Task directions: In the records below, find each line holding the word "Avenue" and copy it.

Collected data

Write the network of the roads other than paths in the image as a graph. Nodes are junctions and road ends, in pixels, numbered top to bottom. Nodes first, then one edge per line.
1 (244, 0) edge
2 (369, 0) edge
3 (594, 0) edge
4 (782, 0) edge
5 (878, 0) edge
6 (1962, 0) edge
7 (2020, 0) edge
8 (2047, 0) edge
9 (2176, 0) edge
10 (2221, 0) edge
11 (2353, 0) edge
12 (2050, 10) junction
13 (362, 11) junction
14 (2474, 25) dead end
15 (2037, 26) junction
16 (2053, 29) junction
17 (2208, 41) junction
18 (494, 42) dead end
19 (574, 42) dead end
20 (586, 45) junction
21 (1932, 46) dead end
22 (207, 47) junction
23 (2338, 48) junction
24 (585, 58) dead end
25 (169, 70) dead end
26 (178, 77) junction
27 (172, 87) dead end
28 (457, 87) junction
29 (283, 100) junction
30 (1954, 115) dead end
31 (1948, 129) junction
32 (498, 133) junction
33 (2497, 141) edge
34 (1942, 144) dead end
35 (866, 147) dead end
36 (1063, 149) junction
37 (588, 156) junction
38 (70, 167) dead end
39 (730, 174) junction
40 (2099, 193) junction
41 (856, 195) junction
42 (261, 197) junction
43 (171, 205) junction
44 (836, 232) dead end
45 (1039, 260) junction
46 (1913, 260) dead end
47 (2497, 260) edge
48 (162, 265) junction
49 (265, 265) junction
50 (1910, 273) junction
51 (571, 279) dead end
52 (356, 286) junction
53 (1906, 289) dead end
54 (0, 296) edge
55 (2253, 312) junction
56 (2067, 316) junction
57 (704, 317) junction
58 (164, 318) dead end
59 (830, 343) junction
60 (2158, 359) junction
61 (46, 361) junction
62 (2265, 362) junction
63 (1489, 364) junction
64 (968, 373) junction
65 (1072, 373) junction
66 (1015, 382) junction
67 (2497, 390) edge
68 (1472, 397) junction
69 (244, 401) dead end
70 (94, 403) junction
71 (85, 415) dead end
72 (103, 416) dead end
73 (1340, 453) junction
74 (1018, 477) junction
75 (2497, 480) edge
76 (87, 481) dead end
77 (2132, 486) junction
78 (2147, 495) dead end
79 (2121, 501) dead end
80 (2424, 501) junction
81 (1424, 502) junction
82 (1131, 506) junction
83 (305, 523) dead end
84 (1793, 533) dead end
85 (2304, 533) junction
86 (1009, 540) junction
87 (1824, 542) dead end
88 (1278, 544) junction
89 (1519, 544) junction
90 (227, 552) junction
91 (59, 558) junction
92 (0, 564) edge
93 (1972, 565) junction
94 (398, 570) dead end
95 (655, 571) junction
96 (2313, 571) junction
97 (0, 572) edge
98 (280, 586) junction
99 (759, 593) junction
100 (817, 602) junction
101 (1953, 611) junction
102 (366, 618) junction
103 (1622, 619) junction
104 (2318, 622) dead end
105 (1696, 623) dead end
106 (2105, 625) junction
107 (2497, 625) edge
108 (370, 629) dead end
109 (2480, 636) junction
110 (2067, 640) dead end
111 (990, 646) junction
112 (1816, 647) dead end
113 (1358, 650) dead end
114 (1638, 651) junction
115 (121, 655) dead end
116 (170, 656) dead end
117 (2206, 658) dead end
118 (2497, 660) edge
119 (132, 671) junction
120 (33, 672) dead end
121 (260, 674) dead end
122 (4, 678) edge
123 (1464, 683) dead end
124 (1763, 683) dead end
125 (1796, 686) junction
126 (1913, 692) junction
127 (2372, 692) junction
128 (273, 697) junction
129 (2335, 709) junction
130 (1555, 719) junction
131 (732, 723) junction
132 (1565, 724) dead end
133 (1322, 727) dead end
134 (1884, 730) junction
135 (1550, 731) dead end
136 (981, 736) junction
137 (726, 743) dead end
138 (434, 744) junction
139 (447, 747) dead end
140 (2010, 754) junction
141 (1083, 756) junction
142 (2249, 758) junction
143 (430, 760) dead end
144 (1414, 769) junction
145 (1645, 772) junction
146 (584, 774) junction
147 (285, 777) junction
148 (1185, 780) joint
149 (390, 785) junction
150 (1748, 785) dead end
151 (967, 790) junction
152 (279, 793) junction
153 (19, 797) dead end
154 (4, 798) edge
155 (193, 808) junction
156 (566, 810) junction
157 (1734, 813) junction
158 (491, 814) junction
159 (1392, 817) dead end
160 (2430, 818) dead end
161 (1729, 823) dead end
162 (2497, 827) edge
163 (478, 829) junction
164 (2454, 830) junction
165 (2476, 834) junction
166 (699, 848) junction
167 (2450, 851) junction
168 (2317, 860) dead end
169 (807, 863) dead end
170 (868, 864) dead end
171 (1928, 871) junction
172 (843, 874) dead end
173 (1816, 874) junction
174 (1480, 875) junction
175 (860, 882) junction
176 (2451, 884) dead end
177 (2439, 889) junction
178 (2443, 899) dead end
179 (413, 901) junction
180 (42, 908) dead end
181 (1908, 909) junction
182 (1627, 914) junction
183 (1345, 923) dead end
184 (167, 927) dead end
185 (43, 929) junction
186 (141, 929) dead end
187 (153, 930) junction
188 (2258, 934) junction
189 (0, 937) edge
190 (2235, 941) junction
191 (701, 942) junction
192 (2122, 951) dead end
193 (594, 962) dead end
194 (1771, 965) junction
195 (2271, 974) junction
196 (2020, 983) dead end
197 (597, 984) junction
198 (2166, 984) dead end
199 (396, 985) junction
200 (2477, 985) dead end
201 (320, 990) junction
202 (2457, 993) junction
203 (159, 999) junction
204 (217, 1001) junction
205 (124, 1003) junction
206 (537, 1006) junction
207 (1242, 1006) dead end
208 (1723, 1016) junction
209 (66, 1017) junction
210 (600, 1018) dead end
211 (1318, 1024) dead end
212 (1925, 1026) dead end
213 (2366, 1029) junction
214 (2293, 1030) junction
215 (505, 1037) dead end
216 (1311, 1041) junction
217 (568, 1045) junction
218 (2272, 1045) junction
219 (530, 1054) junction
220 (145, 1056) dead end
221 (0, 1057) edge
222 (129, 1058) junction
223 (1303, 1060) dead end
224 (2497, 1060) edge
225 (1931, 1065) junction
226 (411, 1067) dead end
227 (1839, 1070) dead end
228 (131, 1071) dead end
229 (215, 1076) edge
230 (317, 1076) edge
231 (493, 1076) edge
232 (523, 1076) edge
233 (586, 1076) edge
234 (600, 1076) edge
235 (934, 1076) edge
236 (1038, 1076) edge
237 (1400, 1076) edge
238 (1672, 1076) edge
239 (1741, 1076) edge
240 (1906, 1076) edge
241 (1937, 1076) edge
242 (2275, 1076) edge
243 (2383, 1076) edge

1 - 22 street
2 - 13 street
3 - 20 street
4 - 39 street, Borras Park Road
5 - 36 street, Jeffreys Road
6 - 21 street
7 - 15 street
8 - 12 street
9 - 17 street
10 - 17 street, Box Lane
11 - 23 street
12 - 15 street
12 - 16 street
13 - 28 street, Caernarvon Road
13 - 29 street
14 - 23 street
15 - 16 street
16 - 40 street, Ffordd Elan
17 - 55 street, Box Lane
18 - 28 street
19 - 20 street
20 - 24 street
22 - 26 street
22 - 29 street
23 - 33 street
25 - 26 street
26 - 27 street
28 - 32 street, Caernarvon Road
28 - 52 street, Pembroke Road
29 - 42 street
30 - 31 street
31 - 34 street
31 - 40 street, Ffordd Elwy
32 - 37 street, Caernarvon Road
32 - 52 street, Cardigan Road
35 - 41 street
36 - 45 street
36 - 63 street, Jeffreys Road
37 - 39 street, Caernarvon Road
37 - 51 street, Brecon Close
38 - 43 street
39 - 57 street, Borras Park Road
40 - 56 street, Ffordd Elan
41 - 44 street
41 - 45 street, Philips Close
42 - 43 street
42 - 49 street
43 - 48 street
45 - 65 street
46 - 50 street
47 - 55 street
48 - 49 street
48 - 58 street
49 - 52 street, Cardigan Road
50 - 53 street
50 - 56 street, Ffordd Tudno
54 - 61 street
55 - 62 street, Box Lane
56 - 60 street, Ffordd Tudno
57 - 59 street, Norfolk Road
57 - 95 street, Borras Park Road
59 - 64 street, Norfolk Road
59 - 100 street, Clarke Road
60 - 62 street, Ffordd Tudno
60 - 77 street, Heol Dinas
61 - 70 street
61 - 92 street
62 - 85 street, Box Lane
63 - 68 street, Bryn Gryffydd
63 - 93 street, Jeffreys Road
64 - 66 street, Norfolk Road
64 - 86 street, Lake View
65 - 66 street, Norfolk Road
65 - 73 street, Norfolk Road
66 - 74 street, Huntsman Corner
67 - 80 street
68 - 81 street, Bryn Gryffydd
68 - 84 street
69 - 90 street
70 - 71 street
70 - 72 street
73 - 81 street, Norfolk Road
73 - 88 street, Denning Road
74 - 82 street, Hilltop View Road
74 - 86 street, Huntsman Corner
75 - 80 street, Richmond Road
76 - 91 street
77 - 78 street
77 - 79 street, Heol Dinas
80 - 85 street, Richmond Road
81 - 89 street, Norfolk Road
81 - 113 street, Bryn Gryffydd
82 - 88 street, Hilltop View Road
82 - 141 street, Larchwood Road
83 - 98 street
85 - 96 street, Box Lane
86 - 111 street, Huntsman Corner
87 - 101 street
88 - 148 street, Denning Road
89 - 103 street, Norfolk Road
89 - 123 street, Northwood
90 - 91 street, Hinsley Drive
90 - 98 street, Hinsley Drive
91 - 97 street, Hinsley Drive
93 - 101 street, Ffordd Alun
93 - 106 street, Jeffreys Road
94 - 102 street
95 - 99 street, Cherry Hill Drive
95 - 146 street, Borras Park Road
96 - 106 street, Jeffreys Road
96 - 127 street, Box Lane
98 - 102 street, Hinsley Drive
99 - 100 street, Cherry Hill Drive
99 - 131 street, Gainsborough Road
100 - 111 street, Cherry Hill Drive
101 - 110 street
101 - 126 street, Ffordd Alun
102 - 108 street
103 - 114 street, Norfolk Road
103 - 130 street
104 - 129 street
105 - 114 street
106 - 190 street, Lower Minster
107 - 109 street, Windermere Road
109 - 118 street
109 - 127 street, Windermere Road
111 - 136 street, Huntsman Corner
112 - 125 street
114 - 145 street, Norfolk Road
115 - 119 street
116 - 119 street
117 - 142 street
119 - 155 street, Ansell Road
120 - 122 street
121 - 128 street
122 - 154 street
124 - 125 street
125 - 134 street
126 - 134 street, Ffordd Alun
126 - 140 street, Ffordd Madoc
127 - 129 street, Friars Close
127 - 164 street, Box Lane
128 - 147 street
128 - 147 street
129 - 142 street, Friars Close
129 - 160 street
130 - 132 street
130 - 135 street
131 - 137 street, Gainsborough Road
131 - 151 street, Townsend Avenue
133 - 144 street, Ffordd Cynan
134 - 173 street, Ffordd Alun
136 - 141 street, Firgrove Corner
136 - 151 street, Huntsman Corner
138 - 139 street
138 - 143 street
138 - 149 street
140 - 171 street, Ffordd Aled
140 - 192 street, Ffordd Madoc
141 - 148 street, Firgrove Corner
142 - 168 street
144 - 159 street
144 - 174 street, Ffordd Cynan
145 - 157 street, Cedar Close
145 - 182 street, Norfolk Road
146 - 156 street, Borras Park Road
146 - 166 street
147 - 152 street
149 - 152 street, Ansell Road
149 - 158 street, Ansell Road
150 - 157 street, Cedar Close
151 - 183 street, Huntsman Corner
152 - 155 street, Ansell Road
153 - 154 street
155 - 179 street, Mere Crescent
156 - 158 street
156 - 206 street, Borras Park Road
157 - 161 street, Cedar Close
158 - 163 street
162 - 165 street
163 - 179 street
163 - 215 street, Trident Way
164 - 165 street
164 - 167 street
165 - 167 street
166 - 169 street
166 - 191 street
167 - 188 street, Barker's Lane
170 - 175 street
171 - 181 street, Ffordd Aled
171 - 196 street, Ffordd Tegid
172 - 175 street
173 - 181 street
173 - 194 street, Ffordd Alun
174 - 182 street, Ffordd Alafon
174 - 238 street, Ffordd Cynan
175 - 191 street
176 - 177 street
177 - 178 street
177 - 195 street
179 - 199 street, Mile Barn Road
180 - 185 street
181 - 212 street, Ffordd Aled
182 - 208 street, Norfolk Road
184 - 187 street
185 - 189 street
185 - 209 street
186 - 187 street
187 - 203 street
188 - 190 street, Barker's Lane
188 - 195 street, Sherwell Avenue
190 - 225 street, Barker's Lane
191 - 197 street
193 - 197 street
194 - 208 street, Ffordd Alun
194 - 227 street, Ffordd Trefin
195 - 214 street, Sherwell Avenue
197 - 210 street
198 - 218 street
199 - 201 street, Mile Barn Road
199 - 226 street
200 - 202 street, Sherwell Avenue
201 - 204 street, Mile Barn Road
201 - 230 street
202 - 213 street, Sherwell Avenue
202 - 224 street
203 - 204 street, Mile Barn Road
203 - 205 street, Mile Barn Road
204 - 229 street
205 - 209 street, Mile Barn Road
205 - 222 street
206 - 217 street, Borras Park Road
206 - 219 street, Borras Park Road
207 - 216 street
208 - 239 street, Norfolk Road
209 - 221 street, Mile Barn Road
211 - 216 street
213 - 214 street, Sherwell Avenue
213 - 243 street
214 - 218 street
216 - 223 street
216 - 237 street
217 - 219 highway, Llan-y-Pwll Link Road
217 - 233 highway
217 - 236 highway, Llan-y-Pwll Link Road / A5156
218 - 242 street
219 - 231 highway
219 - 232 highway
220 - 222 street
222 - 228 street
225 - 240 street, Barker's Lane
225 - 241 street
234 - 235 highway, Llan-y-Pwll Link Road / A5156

Exercise output:
131 - 151 street, Townsend Avenue
188 - 195 street, Sherwell Avenue
195 - 214 street, Sherwell Avenue
200 - 202 street, Sherwell Avenue
202 - 213 street, Sherwell Avenue
213 - 214 street, Sherwell Avenue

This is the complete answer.